→ **OPDRACHT A**: Wijs in de records elke regel aan die de tekenreeks "Alçıpan" bevat en neem die regels over, waarbij hoofdletters en kleine letters van belang zijn.

======== GEGEVEN TEKST

ECLI:NL:GHLEE:2010:BO5336

Gerechtshof Leeuwarden

Datum uitspraak
23 november 2010
Publicatiedatum
5 april 2013
Zaaknummer
24-002549-08
Instantie
Gerechtshof Leeuwarden
Type
Uitspraak
Rechtsgebied
Strafrecht
Procedures
  • Hoger beroep
Rechters
Vindplaatsen
  • Rechtspraak.nl
AI samenvatting door LexboostAutomatisch gegenereerd

Veroordeling voor alcoholgebruik tijdens het besturen van een voertuig

In deze zaak heeft het Gerechtshof Leeuwarden op 23 november 2010 uitspraak gedaan in hoger beroep tegen een vonnis van de politierechter in de rechtbank Leeuwarden. De verdachte, geboren in 1980, werd beschuldigd van het overtreden van artikel 8, tweede lid, onder a van de Wegenverkeerswet 1994, door een bestelauto te besturen onder invloed van alcohol. De politierechter had de verdachte vrijgesproken van de tenlastelegging, maar de officier van justitie ging in hoger beroep. Tijdens de zitting in hoger beroep werd het onderzoek herhaald, waarbij de advocaat-generaal een geldboete van € 550,- en een voorwaardelijke ontzegging van de rijbevoegdheid voorstelde.

================

→ **OPDRACHT B**: Geef voor elke bewering hieronder aan of de tekst over de uitspraak van het Gerechtshof Leeuwarden ermee overeenkomt, met ja of nee en de doorslaggevende woorden uit de tekst letterlijk aangehaald: (i) de politierechter had de verdachte veroordeeld; (ii) de verdachte werd ervan beschuldigd een bestelauto onder invloed van alcohol te hebben bestuurd; (iii) het hoger beroep werd ingesteld door de verdachte.

======== AANGELEVERDE RECORDS

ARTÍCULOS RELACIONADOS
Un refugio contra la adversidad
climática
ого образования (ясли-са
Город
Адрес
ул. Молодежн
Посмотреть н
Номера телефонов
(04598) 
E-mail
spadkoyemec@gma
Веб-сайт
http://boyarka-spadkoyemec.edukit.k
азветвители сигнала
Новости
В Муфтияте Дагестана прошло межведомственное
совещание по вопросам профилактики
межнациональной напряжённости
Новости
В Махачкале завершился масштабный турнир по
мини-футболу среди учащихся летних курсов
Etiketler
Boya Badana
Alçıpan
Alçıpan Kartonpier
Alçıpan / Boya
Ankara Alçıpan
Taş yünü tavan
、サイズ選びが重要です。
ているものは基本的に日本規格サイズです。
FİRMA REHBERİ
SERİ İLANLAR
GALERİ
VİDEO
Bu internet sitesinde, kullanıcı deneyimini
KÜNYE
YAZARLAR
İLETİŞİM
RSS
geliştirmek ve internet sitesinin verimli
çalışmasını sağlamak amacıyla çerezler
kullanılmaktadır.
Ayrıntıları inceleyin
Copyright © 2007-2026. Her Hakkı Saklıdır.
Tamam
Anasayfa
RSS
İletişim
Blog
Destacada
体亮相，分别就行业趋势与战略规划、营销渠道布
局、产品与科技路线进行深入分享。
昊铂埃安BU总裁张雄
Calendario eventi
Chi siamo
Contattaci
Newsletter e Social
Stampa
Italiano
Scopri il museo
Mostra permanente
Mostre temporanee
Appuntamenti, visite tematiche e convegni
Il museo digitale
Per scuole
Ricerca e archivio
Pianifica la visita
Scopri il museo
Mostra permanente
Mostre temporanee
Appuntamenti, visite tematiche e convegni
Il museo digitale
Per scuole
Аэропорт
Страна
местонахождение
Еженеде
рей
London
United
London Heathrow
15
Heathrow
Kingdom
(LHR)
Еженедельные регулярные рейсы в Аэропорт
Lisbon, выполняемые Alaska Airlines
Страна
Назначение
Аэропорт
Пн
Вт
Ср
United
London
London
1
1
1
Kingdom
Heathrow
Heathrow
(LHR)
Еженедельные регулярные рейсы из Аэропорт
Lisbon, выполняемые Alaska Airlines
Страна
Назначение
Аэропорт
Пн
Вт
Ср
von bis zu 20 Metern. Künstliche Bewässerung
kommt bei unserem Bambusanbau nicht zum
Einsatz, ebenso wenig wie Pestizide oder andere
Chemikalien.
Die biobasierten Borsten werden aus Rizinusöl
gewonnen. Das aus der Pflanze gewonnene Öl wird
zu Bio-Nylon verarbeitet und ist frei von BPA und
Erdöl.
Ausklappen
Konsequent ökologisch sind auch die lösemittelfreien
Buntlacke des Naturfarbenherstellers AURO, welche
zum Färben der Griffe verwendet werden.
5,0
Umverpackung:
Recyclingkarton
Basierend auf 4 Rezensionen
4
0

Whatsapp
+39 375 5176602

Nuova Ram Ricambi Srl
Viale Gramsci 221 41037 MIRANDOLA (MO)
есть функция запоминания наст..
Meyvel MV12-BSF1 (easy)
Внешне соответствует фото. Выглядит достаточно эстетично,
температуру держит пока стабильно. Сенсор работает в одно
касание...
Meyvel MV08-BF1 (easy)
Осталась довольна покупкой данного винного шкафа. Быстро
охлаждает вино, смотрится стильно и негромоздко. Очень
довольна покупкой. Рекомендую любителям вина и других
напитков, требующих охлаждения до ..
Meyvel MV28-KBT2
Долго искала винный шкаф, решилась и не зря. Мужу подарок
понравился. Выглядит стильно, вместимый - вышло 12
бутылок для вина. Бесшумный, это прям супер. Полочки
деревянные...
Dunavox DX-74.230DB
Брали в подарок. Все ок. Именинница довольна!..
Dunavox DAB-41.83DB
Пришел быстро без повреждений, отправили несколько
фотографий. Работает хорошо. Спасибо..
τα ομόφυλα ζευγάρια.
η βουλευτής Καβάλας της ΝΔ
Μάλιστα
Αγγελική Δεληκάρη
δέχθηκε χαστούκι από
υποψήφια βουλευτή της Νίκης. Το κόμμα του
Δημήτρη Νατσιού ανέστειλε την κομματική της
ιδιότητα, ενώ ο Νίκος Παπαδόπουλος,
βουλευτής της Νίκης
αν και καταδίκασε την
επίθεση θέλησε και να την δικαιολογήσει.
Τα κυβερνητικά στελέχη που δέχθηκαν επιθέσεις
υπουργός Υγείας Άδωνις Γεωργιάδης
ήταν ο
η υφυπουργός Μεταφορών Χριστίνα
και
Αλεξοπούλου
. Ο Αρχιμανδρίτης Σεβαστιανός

================

→ **ANTWOORD A**:
Alçıpan
Alçıpan Kartonpier
Alçıpan / Boya
Ankara Alçıpan

→ **ANTWOORD B**:
(i) Nee: "De politierechter had de verdachte vrijgesproken van de tenlastelegging"
(ii) Ja: "door een bestelauto te besturen onder invloed van alcohol"
(iii) Nee: "maar de officier van justitie ging in hoger beroep"